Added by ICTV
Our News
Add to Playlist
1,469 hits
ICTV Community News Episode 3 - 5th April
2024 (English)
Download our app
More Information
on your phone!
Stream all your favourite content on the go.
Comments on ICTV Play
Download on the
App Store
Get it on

-- HOW TO COMPLETE THIS TASK --
With both ends included, please retype exactly the lines from the line containing "Stream all your favourite content on the go." to the final line of the data.

-- EXERCISE ANSWER --
Stream all your favourite content on the go.
Comments on ICTV Play
Download on the
App Store
Get it on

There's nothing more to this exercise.